The research and development (R&D) credit provides an incentive for companies to invest in innovation in the United States. The credit is available to companies in any industry that develop new products or processes or improve upon existing products or processes. Companies that qualify can claim certain wages, supplies, and contract research costs associated with R&D projects and activities.
Since the R&D tax credit is a nonrefundable credit, startup companies are frequently limited in their ability to claim it in the current tax year because they have net operating losses. For example, a startup company that is not yet generating taxable income will not have federal income tax liability needed to use the R&D credit originating in the credit-claiming year. Although the R&D credit may be carried forward for 20 years, the company will receive no immediate tax advantage from the credit in its early years when R&D activities may be substantial.

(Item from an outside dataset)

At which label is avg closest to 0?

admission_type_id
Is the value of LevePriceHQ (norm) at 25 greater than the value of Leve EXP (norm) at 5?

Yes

A payroll tax offset rule included in the Protecting Americans From Tax Hikes (PATH) Act of 2015, P.L. 114-113, helps to remedy this limitation by allowing certain small businesses to offset the R&D credit against payroll taxes instead of federal income taxes for tax years beginning after Dec. 31, 2015. This change in the law to offset payroll taxes may provide a significant cash flow opportunity for small businesses and startup companies that do not have federal income tax liability to otherwise offset the credit.
To qualify for the payroll tax offset under the new law, a business must be a qualified small business, which is defined as having gross receipts of less than $5 million for the tax year and no gross receipts for any tax year before the five-tax-year period ending with the tax year. To illustrate, if the credit-claiming tax year is 2016, a company must have had less than $5 million of gross receipts in 2016 and no gross receipts prior to 2012.